Martín Correa

Personal information
- Full name: Bruno Martín Correa Araújo
- Date of birth: 27 July 1991 (age 33)
- Place of birth: Montevideo, Uruguay
- Height: 1.67 m (5 ft 6 in)
- Position(s): Midfielder, Winger

Team information
- Current team: Liverpool (Montevideo)

Youth career
- Fénix
- Wanderers
- Peñarol

Senior career*
- Years: Team / Apps / (Gls)
- 0000-2011: Wanderers / 2 / (0)
- 2013: Progreso / 13 / (0)
- 2013: Sud América / 4 / (0)
- 2014: Villa Teresa / 8 / (1)
- 2014-2015: Canadian / 19 / (5)
- 2015-2016: Villa Española / 32 / (3)
- 2017: Montevideo City Torque / 27 / (7)
- 2018: River Plate (Montevideo) / 20 / (4)
- 2018-: Defensor Sporting / 40 / (5)
- 2020-: → Liverpool (Montevideo) (loan) / 29 / (1)

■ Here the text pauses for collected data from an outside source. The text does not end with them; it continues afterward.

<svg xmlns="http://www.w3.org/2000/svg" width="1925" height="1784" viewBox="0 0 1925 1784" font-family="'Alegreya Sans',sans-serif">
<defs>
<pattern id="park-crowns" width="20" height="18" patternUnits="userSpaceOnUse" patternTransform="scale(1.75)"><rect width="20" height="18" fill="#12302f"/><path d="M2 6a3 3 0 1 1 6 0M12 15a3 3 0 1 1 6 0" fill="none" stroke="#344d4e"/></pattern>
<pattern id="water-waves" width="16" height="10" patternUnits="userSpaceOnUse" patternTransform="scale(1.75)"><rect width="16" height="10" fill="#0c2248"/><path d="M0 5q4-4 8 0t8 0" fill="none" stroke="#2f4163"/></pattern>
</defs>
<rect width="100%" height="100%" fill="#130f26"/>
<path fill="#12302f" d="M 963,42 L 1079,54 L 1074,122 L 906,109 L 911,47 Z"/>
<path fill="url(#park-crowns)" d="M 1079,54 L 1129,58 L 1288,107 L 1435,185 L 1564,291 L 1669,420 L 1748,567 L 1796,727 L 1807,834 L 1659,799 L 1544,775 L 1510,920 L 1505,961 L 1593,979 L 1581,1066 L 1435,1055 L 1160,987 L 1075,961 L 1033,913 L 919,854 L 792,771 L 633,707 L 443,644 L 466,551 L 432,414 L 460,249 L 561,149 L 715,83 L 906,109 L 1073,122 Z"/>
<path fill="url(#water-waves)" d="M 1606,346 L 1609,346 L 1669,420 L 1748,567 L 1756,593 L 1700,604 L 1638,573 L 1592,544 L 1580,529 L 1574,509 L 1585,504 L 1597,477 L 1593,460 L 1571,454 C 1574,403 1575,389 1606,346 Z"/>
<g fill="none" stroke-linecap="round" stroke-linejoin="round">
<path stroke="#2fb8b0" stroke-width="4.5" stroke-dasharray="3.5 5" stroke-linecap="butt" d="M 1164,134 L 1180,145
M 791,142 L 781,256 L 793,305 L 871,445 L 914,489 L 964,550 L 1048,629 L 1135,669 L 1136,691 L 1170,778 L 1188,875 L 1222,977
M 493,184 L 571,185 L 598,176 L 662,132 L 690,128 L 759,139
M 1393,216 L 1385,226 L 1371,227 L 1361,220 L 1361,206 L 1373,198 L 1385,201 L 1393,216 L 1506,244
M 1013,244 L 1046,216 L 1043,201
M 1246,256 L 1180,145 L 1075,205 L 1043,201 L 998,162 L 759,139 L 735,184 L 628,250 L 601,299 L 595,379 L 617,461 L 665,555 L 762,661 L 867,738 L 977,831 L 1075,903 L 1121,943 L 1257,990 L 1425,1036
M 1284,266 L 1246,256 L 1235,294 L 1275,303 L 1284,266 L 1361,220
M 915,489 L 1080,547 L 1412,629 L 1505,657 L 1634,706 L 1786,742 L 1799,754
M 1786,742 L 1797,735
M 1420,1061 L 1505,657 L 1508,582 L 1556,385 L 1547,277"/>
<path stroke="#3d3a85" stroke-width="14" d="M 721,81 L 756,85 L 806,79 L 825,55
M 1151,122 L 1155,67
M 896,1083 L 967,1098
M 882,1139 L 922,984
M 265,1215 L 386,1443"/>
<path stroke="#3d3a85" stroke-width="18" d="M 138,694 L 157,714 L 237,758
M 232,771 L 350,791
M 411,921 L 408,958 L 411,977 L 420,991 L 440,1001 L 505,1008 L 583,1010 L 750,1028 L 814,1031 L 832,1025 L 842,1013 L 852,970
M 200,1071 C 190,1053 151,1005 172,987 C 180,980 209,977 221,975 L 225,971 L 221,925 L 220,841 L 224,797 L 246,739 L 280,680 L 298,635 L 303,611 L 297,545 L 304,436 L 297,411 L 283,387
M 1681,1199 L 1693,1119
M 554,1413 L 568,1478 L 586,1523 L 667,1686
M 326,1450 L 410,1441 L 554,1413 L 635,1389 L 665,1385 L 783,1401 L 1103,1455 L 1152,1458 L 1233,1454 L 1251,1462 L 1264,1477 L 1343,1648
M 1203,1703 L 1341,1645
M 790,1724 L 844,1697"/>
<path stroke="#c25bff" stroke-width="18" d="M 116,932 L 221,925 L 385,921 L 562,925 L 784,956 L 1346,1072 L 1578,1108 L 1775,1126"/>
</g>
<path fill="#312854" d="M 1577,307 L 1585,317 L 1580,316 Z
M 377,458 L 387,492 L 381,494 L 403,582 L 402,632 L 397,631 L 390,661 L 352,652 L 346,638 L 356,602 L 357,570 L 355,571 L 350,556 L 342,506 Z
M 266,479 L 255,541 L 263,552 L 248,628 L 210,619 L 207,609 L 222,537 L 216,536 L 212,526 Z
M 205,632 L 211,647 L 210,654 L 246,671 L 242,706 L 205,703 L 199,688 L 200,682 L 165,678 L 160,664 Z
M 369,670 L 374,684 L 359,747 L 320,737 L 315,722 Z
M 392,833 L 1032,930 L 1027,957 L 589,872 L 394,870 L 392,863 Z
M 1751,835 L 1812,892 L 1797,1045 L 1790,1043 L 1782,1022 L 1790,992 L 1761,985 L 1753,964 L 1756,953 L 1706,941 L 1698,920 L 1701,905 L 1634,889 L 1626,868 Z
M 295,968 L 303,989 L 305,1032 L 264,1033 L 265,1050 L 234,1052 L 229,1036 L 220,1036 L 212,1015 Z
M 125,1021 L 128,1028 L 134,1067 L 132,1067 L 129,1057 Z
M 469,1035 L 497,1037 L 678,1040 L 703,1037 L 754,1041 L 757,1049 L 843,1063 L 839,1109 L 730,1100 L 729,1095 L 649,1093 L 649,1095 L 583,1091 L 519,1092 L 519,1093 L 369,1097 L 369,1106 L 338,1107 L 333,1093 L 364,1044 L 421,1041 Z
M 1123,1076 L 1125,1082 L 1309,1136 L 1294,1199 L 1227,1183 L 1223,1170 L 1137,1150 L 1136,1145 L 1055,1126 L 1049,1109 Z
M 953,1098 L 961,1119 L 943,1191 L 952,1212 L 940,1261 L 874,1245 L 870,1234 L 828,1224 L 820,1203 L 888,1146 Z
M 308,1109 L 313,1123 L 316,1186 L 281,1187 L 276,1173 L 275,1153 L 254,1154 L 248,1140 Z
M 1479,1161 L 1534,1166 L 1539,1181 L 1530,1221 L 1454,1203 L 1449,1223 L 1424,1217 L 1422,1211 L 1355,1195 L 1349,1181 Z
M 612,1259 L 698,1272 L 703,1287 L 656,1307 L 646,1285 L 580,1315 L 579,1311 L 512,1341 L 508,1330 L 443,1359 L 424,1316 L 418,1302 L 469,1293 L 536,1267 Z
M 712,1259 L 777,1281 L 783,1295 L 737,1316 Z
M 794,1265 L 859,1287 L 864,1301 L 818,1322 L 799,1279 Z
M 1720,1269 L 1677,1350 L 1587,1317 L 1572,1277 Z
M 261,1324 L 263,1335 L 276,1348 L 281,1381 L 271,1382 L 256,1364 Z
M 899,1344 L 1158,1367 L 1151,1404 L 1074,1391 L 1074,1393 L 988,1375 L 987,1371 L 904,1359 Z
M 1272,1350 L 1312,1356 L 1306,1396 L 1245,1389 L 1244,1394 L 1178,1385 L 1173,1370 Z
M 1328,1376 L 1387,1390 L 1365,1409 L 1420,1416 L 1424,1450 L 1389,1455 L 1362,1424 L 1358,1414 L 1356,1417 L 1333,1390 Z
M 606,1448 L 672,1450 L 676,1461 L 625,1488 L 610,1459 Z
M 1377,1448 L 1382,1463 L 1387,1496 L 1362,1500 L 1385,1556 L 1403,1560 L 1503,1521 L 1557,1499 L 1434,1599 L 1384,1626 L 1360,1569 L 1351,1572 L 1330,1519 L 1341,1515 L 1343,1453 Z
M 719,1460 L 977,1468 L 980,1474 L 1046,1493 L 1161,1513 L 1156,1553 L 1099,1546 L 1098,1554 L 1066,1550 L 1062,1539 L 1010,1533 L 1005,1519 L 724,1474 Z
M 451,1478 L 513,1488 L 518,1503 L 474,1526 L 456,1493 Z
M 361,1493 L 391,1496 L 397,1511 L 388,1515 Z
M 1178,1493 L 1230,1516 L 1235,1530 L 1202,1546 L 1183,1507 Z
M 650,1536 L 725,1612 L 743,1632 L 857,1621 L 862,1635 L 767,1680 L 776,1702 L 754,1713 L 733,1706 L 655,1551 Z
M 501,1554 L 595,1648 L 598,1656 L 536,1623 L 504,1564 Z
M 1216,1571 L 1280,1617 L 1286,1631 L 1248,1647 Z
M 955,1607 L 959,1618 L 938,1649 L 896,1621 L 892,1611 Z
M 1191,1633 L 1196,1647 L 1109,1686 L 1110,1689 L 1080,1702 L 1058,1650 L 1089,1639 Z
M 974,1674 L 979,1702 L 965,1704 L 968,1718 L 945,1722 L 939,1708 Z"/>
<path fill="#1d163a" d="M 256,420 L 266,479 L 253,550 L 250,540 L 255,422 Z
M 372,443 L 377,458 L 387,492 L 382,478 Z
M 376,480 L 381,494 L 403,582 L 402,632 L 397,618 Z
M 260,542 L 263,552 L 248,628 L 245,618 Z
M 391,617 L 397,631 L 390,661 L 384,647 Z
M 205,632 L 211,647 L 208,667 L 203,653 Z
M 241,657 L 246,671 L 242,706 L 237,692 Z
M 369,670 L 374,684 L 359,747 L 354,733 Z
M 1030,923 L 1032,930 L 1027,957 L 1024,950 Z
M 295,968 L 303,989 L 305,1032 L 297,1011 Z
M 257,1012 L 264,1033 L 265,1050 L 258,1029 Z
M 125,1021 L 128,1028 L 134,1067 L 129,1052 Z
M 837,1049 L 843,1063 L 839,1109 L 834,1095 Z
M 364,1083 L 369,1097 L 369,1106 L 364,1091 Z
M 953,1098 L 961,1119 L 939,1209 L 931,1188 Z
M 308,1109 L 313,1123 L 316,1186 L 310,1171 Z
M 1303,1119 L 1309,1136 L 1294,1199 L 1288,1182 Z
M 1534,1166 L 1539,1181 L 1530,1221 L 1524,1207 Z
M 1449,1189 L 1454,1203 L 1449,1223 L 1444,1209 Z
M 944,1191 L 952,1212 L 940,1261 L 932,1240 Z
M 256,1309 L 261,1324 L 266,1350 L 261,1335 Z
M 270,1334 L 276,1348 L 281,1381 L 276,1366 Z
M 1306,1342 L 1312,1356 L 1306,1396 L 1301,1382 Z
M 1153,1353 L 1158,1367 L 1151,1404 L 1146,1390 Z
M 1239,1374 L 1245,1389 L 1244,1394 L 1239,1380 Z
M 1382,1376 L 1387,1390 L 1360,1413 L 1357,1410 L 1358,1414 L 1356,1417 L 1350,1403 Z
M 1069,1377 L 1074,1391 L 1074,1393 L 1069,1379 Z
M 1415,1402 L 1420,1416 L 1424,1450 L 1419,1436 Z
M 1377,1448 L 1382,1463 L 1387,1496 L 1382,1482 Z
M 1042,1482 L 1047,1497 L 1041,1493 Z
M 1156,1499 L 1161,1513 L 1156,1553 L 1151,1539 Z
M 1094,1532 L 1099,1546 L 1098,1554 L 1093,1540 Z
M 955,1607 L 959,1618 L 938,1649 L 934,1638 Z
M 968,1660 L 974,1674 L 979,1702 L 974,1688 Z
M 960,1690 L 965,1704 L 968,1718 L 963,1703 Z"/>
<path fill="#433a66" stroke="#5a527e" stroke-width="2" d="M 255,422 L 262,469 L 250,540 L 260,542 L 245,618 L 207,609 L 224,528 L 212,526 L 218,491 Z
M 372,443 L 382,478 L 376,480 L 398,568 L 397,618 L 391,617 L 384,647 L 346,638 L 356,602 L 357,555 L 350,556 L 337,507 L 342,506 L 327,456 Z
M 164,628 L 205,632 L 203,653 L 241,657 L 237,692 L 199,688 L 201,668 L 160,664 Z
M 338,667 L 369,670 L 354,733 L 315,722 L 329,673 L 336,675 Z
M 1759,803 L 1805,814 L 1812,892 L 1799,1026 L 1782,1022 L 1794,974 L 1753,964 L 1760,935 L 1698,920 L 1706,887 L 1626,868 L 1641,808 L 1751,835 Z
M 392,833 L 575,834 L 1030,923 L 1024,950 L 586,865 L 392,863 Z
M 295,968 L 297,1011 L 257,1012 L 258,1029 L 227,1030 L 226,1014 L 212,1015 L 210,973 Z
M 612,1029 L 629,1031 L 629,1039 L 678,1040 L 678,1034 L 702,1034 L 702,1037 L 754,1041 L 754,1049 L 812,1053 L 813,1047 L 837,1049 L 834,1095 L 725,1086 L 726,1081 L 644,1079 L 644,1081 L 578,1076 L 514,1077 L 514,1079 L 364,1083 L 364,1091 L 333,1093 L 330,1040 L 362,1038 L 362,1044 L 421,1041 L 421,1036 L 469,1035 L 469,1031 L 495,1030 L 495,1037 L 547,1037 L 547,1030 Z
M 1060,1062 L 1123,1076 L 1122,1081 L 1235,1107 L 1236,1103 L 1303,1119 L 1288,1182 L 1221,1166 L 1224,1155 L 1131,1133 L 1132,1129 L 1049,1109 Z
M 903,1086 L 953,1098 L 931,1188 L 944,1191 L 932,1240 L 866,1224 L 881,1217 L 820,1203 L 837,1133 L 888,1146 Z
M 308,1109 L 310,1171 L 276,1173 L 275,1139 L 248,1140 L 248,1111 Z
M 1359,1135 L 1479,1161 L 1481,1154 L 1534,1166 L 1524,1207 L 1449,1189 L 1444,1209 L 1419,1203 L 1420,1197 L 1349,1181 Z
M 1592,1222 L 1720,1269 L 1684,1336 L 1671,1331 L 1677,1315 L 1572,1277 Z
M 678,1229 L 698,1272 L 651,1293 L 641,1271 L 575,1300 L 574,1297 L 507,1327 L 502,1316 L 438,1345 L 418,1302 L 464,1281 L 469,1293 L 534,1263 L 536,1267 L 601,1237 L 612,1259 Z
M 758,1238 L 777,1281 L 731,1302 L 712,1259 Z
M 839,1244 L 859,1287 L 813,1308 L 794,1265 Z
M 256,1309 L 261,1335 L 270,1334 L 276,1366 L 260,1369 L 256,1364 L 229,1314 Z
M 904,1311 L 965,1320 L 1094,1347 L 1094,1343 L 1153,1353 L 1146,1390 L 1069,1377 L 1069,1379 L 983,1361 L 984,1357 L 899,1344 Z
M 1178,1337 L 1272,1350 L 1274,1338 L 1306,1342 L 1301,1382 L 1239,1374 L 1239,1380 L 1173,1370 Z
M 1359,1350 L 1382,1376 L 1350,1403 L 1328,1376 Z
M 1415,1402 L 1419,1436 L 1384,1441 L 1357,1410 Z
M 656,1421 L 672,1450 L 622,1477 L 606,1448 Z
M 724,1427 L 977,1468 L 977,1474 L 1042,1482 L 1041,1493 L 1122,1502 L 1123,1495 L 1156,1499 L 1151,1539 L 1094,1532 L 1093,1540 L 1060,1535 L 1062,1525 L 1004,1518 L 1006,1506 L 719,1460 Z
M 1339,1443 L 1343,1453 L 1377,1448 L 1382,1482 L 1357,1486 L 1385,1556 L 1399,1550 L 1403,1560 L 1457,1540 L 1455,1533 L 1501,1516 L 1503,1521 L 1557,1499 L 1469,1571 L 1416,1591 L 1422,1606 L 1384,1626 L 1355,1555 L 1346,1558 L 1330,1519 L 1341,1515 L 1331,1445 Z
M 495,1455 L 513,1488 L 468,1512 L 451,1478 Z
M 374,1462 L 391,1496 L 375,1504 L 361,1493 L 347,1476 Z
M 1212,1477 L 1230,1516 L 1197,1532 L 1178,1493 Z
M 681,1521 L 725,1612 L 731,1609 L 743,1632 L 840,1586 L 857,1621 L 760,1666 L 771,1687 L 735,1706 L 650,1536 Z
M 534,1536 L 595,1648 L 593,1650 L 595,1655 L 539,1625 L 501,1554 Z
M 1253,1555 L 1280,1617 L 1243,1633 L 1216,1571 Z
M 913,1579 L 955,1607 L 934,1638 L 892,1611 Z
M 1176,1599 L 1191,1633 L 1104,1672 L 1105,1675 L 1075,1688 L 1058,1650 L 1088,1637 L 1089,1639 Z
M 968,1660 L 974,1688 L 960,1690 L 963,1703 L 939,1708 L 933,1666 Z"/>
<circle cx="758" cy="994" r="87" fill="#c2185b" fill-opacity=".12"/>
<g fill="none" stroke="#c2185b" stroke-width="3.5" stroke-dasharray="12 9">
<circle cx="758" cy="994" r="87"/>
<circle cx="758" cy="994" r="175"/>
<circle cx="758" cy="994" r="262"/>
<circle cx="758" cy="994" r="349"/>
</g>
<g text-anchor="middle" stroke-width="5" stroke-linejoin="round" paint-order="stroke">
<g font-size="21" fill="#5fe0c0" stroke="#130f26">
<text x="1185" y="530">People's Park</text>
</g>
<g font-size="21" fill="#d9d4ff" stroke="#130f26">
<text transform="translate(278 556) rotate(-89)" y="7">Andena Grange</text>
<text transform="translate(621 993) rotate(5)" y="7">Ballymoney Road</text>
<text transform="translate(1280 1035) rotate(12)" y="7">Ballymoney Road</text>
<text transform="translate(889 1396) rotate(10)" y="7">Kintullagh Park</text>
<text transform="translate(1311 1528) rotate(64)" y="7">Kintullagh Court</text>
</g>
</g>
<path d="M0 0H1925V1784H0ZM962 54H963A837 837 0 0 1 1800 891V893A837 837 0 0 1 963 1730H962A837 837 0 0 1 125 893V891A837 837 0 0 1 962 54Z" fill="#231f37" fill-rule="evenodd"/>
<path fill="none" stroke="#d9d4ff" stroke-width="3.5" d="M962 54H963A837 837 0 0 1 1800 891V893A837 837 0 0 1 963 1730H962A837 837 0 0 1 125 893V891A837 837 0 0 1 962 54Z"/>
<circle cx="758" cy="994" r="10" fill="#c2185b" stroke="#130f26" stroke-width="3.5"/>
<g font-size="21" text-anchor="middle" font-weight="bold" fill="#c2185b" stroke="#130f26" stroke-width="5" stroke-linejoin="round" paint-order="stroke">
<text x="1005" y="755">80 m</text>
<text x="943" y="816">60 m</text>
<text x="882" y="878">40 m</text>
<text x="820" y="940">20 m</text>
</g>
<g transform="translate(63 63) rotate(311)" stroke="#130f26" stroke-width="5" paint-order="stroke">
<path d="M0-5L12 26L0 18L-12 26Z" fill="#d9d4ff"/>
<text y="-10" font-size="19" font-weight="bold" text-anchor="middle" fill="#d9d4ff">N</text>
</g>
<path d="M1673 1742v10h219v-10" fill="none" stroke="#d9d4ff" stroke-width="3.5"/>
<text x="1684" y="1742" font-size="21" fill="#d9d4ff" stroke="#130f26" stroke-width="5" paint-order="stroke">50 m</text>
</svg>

= Martín Correa (footballer, born 1991) =

Uruguayan footballer (born 1991)

Bruno Martín Correa Araújo (born 27 July 1991) is a Uruguayan footballer who plays as a midfielder or winger for Liverpool (Montevideo).

==Career==

Correa started his career with Wanderers in Uruguay before joining the youth academy of Peñarol, Uruguay's most successful club.

Before the second half of 2013/14, Correa signed for Villa Teresa in the Uruguayan second division, where he made 8 league appearances and scored 1 goal.

Before the 2018 season, Correa signed for Uruguayan top flight side River Plate (Montevideo), where he made 20 league appearances and scored 4 goals.